How to BEAST (Louis du Plessis)
- Build-a-BEAST model
- Crash course in MCMC
- BEAST2 workflow
Bayes' Thm: P(M|D) = P(D|M)P(M)/P(D)
We don't care about P(D).
Base data structure in BEAST is a rooted-time tree.
What can go into a BEAST model?
- Genetic sequences - duh.
- Genealogy - what are the ancestral relationships between the sequences in our datasets?
- demographic model - describes how the tree grows over time, P(tree|demographic model)). Diff population dynamics generate different trees. Usually coalescent or birth-death. Coalescent (goes backwards in time)- assumes Wright-Fisher-like population dynamics, given effective pop size (N_e). Birth-death (goes forward in time). Lambda = infection rate, delta = becoming non-infectious rate, p = sampling probability.
- site model - how sequences evolve along the tree. We observe sequences at their tips, not their histories. Assumes every site evolves independently, and substitutions are Markovian. See Chapman-Kolmogorov thm, for interest. Note: K80 (transition/transversion) always eventually converges on a uniform distribution of nucleotides. Also does not have a symmetric state transition matrix.
Gamma-distributed rate variation is not flexible enough to model differences between different loci. Use a separate substitution model (partitions) 5. Molecular clock model - dates the tree. Scales branch lengths to calendar time. Different branches may have different clock rates.

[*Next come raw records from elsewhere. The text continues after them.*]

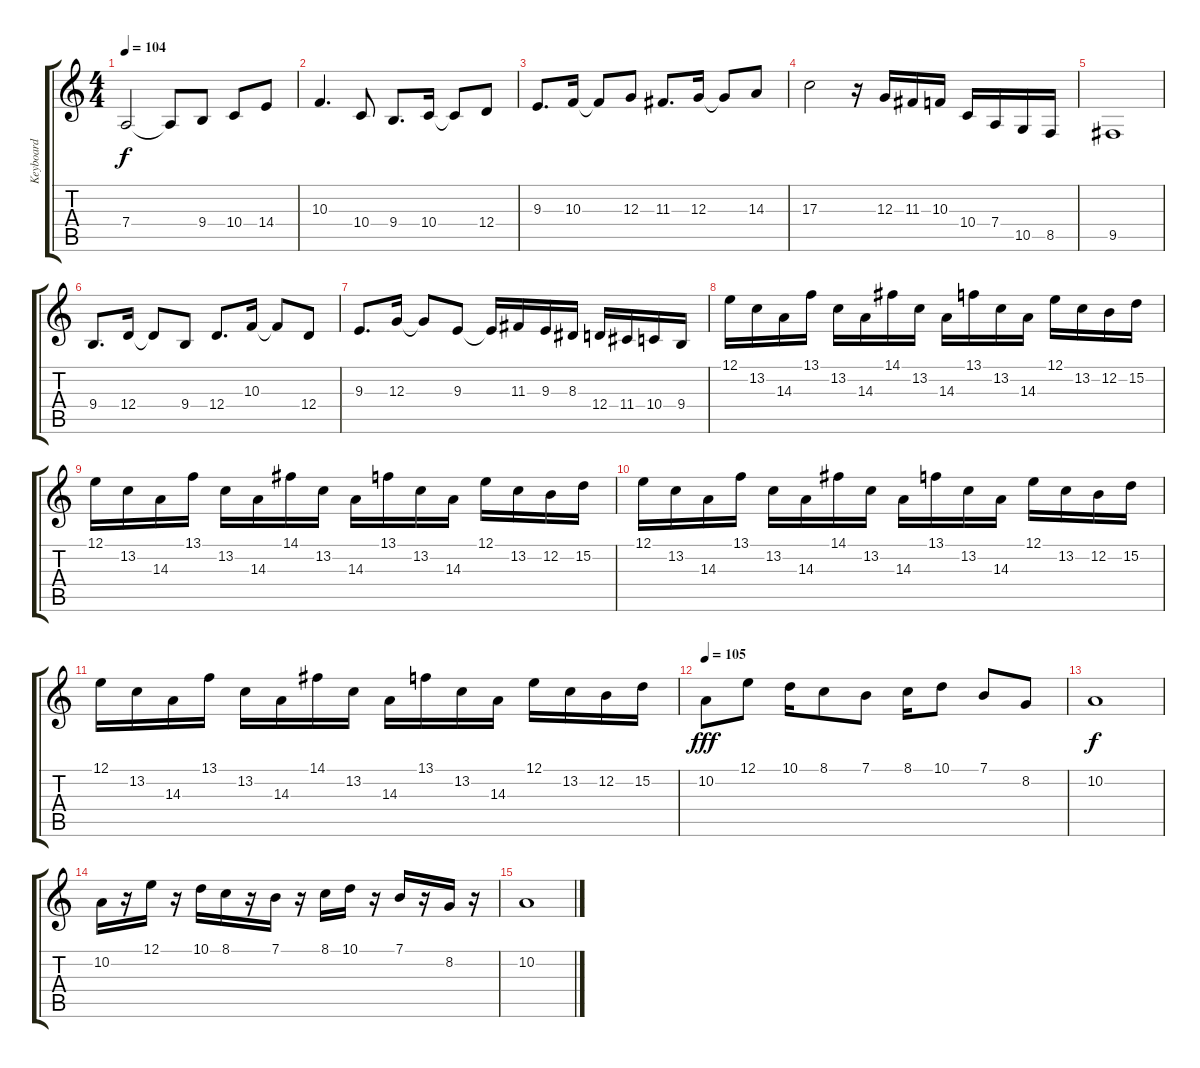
\track ("Keyboard" "Keyboard") {instrument drawbarorgan}
\staff {score tabs}
\tuning (E4 B3 G3 D3 A2 E2) {hide}
\ts (4 4)
\tempo 104
\clef g2
\ks c
7.4.2{dy f} 7.4{t}.8 9.4.8 10.4.8 14.4.8 |
10.3.4{d} 10.4.8 9.4.8{d} 10.4.16 10.4{t}.8 12.4.8 |
9.3.8{d} 10.3.16 10.3{t}.8 12.3.8 11.3.8{d} 12.3.16 12.3{t}.8 14.3.8 |
17.3.2 r.16 12.3.16 11.3.16 10.3.16 10.4.16 7.4.16 10.5.16 8.5.16 |
9.5.1 |
9.4.8{d} 12.4.16 12.4{t}.8 9.4.8 12.4.8{d} 10.3.16 10.3{t}.8 12.4.8 |
9.3.8{d} 12.3.16 12.3{t}.8 9.3.8 9.3{t}.16 11.3.16 9.3.16 8.3.16 12.4.16 11.4.16 10.4.16 9.4.16 |
12.1.16 13.2.16 14.3.16 13.1.16 13.2.16 14.3.16 14.1.16 13.2.16 14.3.16 13.1.16 13.2.16 14.3.16 12.1.16 13.2.16 12.2.16 15.2.16 |
12.1.16 13.2.16 14.3.16 13.1.16 13.2.16 14.3.16 14.1.16 13.2.16 14.3.16 13.1.16 13.2.16 14.3.16 12.1.16 13.2.16 12.2.16 15.2.16 |
12.1.16 13.2.16 14.3.16 13.1.16 13.2.16 14.3.16 14.1.16 13.2.16 14.3.16 13.1.16 13.2.16 14.3.16 12.1.16 13.2.16 12.2.16 15.2.16 |
12.1.16 13.2.16 14.3.16 13.1.16 13.2.16 14.3.16 14.1.16 13.2.16 14.3.16 13.1.16 13.2.16 14.3.16 12.1.16 13.2.16 12.2.16 15.2.16 |
\tempo 105
10.2.8{dy fff} 12.1.8 10.1.16 8.1.8 7.1.8 8.1.16 10.1.8 7.1.8 8.2.8 |
10.2.1{dy f} |
10.2.16 r.16 12.1.16 r.16 10.1.16 8.1.16 r.16 7.1.16 r.16 8.1.16 10.1.16 r.16 7.1.16 r.16 8.2.16 r.16 |
10.2.1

Priors on different internal nodes can help to calibrate the clock.
Note that these 5 choices are not really independent of each other!
- site models don't have to be on nuc data - we can also use aa data, morphological traits, roots of words, etc.
- BEAST2 doesn't always use trees!
How does BEAST compute the Posterior (spoiler: MCMC)
- MCMC performs a random walk on the posterior, preferentially sampling high-density areas
- draws samples from the posterior, outputs a list of values that can approximate the posterior
- We need only compare which posterior density is higher, so we only need the ratio of posterior
- Alexei: if we leave this to run forever, the random walk would eventually explore everywhere.
- Alexei: MCMC runs so that the equilibrium distribution == the posterior distribution.
How good is an approximation? - If we knew what the posterior was, then we'd want approximately q% of points inside q% of contours ("contours" are like "percentiles").
Target distribution - this is the posterior in BEAST2. MCMC steps through param state space and samples the target distribution. proposal distribution - used to decide where to step to next. This choice only affects the efficiency of the algorithm. Operators - part of the MCMC algo, not the proposal df.
Input - MCMC chain length, and interval (how often to record samples so that they're not correlated). >10,000 MCMC samples is a waste of space; the trick is to sample at the right frequency. After - discard burn-in, assess convergence and mixing. Is the chain mixing well? (i.e. does it look like a nice caterpillar? Should look like white noise, i.e. uncorrelated.) Are samples uniformly drawn from all over the stationary distribution? The MCMC algo might be getting stuck in a hill, then making a jump to another hill.
Protip - do multiple runs, and see if they converge on the same posterior. - the posterior may be bimodal, or not a nice bell shape!
BEAST Best Practices
(Only a guideline; each analysis is unique) - Know thy data, to plan the five different inputs. - Run analysis with multiple chains. Combine chains, assess convergence and autocorrelation.